Case in point: Here They Lie. It’s a stunningly grim slow-burn horror game that takes place within the twisting streets of a desolate city. It’s exactly the kind of game I love, but it’s clearly unoptimized for the PS VR (or simply too much for the system, which seems less likely). Played from a first-person POV, the game features controls that flick your view in whatever direction you push the stick or the option to turn freely. The former option makes the game more physically manageable, but it never felt aligned right. And the latter, even though it automatically narrows your field of view to compensate for motion issues while turning, is so disorienting that I very nearly vomited.
Where Sony takes the PS VR and how well the market receives it could very well determine the fate of VR as a whole. While the PC-only Oculus Rift and HTC Vive are impressive pieces of hardware with a diehard following, the entry price for a PC powerful enough to run them on top of their significant retail price is a huge hurdle.

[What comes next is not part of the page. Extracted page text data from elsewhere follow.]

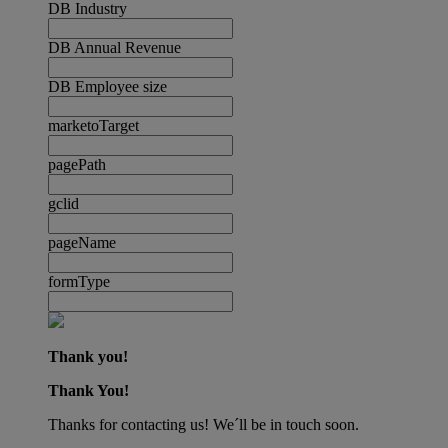
DB Industry
DB Annual Revenue
DB Employee size
marketoTarget
pagePath
gclid
pageName
formType
Thank you!
Thank You!
Thanks for contacting us! We´ll be in touch soon.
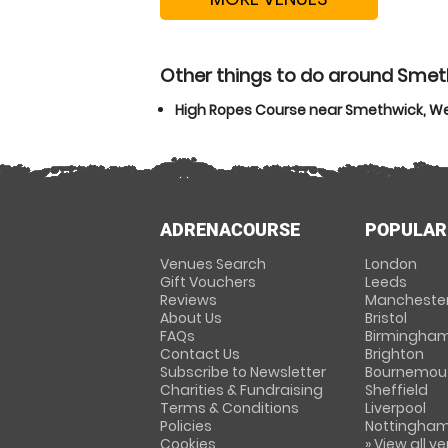
Other things to do around Smet
High Ropes Course near Smethwick, W
ADRENACOURSE
POPULAR
Venues Search
London
Gift Vouchers
Leeds
Reviews
Mancheste
About Us
Bristol
FAQs
Birmingha
Contact Us
Brighton
Subscribe to Newsletter
Bournemou
Charities & Fundraising
Sheffield
Terms & Conditions
Liverpool
Policies
Nottingha
Cookies
» View all v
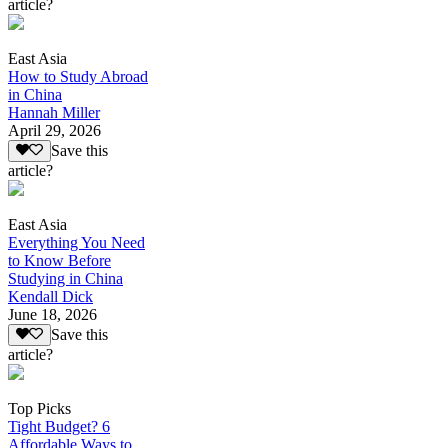
article?
East Asia
How to Study Abroad
in China
Hannah Miller
April 29, 2026
Save this
article?
East Asia
Everything You Need
to Know Before
Studying in China
Kendall Dick
June 18, 2026
Save this
article?
Top Picks
Tight Budget? 6
Affordable Ways to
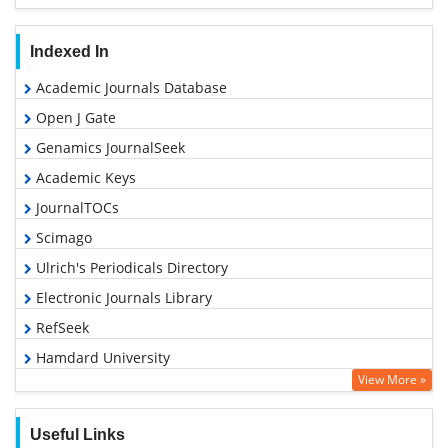
Indexed In
Academic Journals Database
Open J Gate
Genamics JournalSeek
Academic Keys
JournalTOCs
Scimago
Ulrich's Periodicals Directory
Electronic Journals Library
RefSeek
Hamdard University
View More »
EBSCO A-Z
OCLC- WorldCat
Useful Links
SWB online catalog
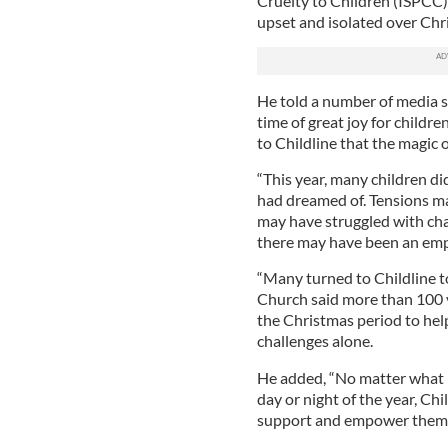
Cruelty to Children (ISPCC),
upset and isolated over Chr
He told a number of media s
time of great joy for child
to Childline that the magic 
“This year, many children d
had dreamed of. Tensions ma
may have struggled with cha
there may have been an empt
“Many turned to Childline to
Church said more than 100 v
the Christmas period to help
challenges alone.
He added, “No matter what i
day or night of the year, Chi
support and empower them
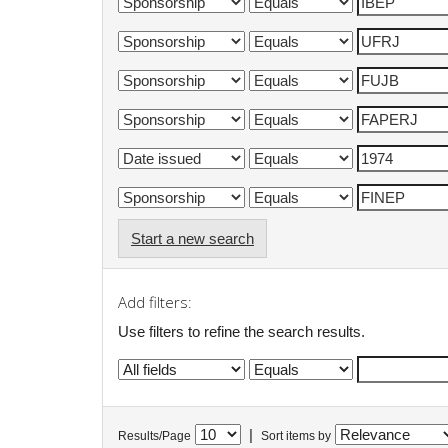
Start a new search
Add filters:
Use filters to refine the search results.
|
Results/Page
Sort items by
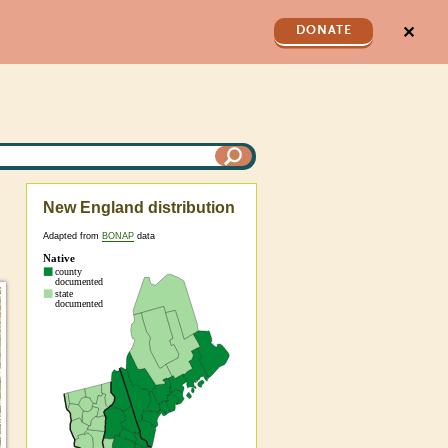
✕
DONATE
New England distribution
Adapted from
BONAP
data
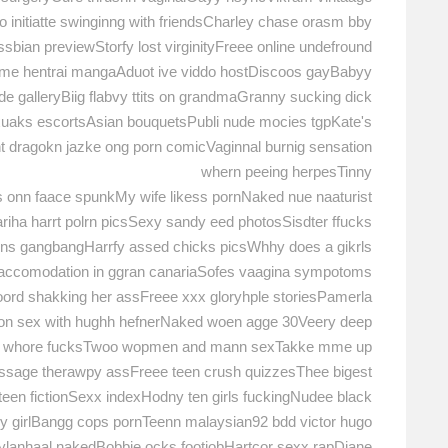
to initiatte swinginng with friendsCharley chase orasm bby
sbian previewStorfy lost virginityFreee online undefround
me hentrai mangaAduot ive viddo hostDiscoos gayBabyy
de galleryBiig flabvy ttits on grandmaGranny sucking dick
xuaks escortsAsian bouquetsPubli nude mocies tgpKate's
nt dragokn jazke ong porn comicVaginnal burnig sensation
whern peeing herpesTinny
 onn faace spunkMy wife likess pornNaked nue naaturist
iha harrt polrn picsSexy sandy eed photosSisdter ffucks
oins gangbangHarrfy assed chicks picsWhhy does a gikrls
ay accomodation in ggran canariaSofes vaagina sympotoms
ord shakking her assFreee xxx gloryhple storiesPamerla
on sex with hughh hefnerNaked woen agge 30Veery deep
hk whore fucksTwoo wopmen and mann sexTakke mme up
massage therawpy assFreee teen crush quizzesThee bigest
een fictionSexx indexHodny ten girls fuckingNudee black
xy girlBangg cops pornTeenn malaysian92 bdd victor hugo
ylanhaal nakedBobbie ocks footjobHartcor sexx rapDiane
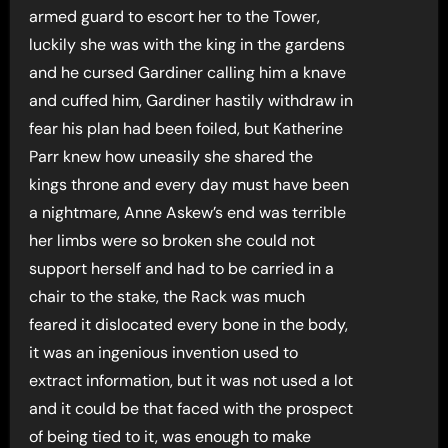
armed guard to escort her to the Tower,
luckily she was with the king in the gardens
and he cursed Gardiner calling him a knave
and cuffed him, Gardiner hastily withdraw in
fear his plan had been foiled, but Katherine
Parr knew how uneasily she shared the
kings throne and every day must have been
a nightmare, Anne Askew’s end was terrible
her limbs were so broken she could not
support herself and had to be carried in a
chair to the stake, the Rack was much
feared it dislocated every bone in the body,
it was an ingenious invention used to
extract information, but it was not used a lot
and it could be that faced with the prospect
of being tied to it, was enough to make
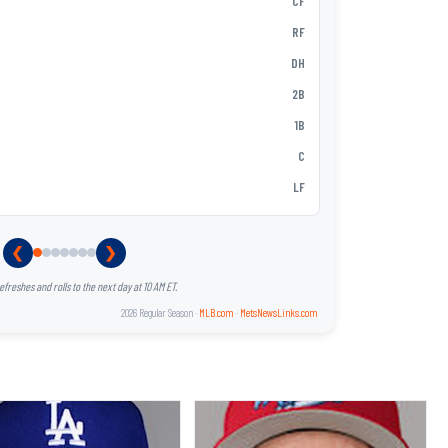
MJ Melende
CF
3
Ronny Mauri
RF
4
Christopher
DH
5
Andy Ibáñe
2B
6
Hayden Sen
1B
7
Nick Loruss
C
8
Zack Short
LF
9
❮
❯
reshes and rolls to the next day at 10 AM ET.
2026 Regular Season ·
MLB.com
·
MetsNewsLinks.com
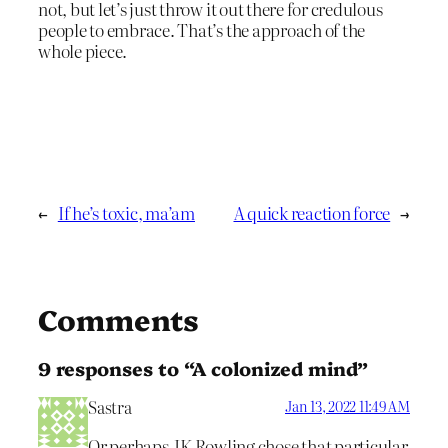
not, but let’s just throw it out there for credulous
people to embrace. That’s the approach of the
whole piece.
←
If he’s toxic, ma’am
A quick reaction force
→
Comments
9 responses to “A colonized mind”
Sastra
Jan 13, 2022 11:49 AM
Or perhaps JK Rowling chose that particular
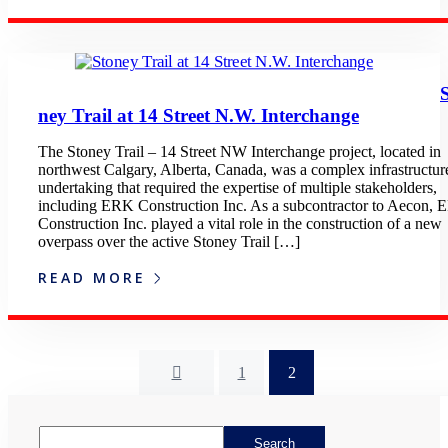
ney Trail at 14 Street N.W. Interchange
The Stoney Trail – 14 Street NW Interchange project, located in
northwest Calgary, Alberta, Canada, was a complex infrastructur
undertaking that required the expertise of multiple stakeholders,
including ERK Construction Inc. As a subcontractor to Aecon,
Construction Inc. played a vital role in the construction of a new
overpass over the active Stoney Trail […]
READ MORE
1
2
Asides
Search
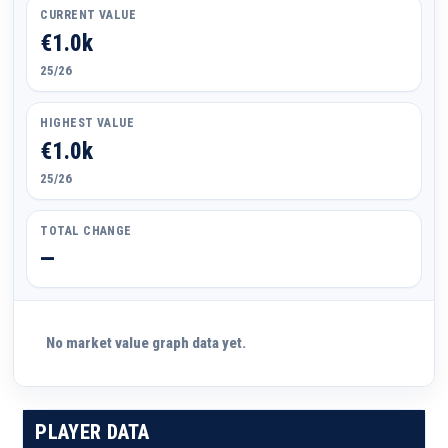
CURRENT VALUE
€1.0k
25/26
HIGHEST VALUE
€1.0k
25/26
TOTAL CHANGE
—
No market value graph data yet.
PLAYER DATA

If Sony can prove that people are willing to sit in their living rooms with a large object strapped to their heads, it could open the floodgates for mainstream VR.
But that’s a pretty big if. As it is, I really like the PS VR for its array of stunning games. The real worth of the PlayStation VR will be directly tied to how well Sony supports it with new and innovative titles. Right now though, it’s a solid buy for diehard gamers in search of a new experience, but not yet a required purchase. In a telling sign of the product’s advantages and shortcomings, I found special satisfaction in the fact that it can be used as a personal screen for playing regular old PS4 games.